Tucked away in Mr. Bush's hectic schedule during his visit to Israel and the Palestinian territories is a note saying he would have a private visit with Gilad and Omri Sharon, Ariel Sharon's two sons. It is a reminder, if one is needed, of the extraordinarily close personal relationship between the two men.
Nearly 10 years ago when Mr. Bush first visited Israel, it was Ariel Sharon, then foreign minister, who showed him around. Raanan Gissin, a close aide to the former prime minister, says the two men formed an instant bond.
"I would say it was a relationship that goes beyond words," said Gissin. "How should I put it, like two farmers, two cowboys, ranchers, and there were things among them that they understood about each other without talking."
After he became president, one of the first people to pay a personal visit to Mr. Bush at his ranch in Crawford, Texas was Ariel Sharon. The two men spent hours discussing a variety of topics, but both said what they really enjoyed talking about was farming and ranching.
Two years ago, Ariel Sharon suffered a massive stroke.
He was at his farm in the Negev Desert when he began experiencing stroke symptoms. He had suffered a mild stroke one month earlier, but this one was massive. By the time he was wheeled into the emergency room at Jerusalem's Hadassah Hospital, Mr. Sharon was in a coma.
Now, two years later, he lies in a hospital outside Tel Aviv, connected to a feeding tube in what a hospital statement recently described as a deep coma.
Hours before his stroke in his last public comments, Mr. Sharon said he planned to form a new government and push ahead with disengagement from Palestinian areas.
Mr. Sharon said the disengagement that he had carried out from the Gaza Strip had been a success and that it was a model he would carry forward.
Just weeks earlier, Ariel Sharon had left the right-wing Likud Party and formed a new centrist party he called Kadima. He said his goal was to draw Israel's final border with the Palestinians, a task now left to his successor, Ehud Olmert, who succeeded him as Kadima's leader and as prime minister.

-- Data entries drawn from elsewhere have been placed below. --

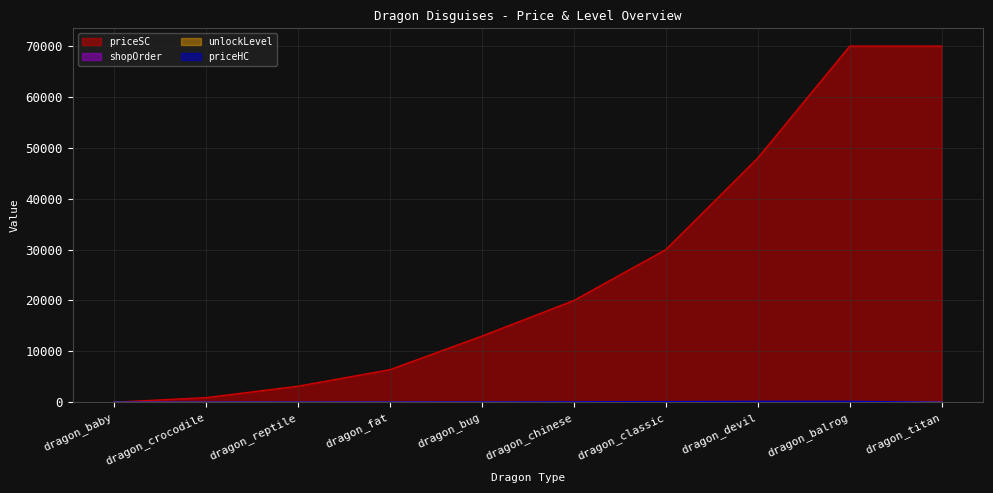

What are all the series names shown in the legend?

shopOrder, priceSC, priceHC, unlockLevel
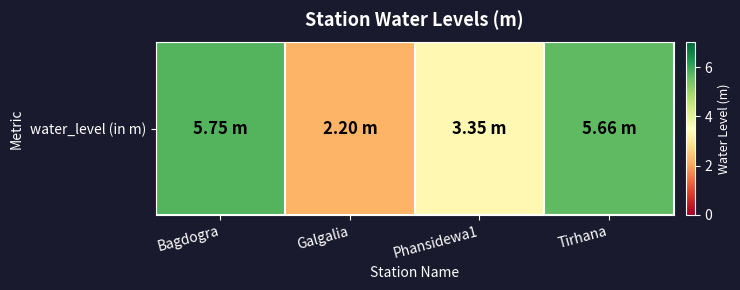

Is it true that the value at Galgalia is 2.2?

True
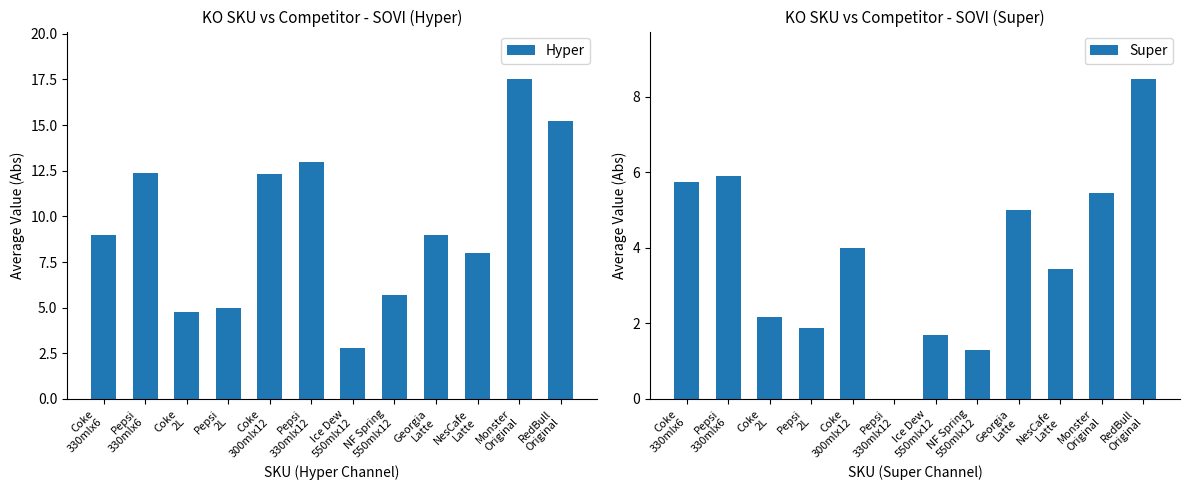

List the series in order of their peak value, highest first.

Hyper, Super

Mr. Olmert's tenure has been rocky. His conduct during Israel's war in Lebanon is under official review, and could end his political career within weeks or months. He presides over a government made up of an uneasy coalition of politicians -- many of whom say they do not support his pledge to reach a peace agreement with the Palestinians by the end of this year.
Raanan Gissin says Ariel Sharon had his enemies - he was disliked by many Israelis - and he was hated by Palestinians. But Gissin says Ariel Sharon offered Israelis a rare commodity: peace of mind.
"Sharon enjoyed a very rare commodity in politics: trust," said Gissin. "And that trust has never waned, even when his chips were down and his popularity was very low. I think that is what the people of Israel today crave for - not peace - they know peace is a long way away - but someone that can instill in them peace of mind."
Ariel Sharon's two sons visit him almost every day although they said they did not mark the anniversary of his massive stroke. In an interview with the Israeli newspaper Maariv, Omri Sharon said the only anniversary he will mark will be when his father rises from his bed. And the topic of conversation with Mr. Bush? That will be farming.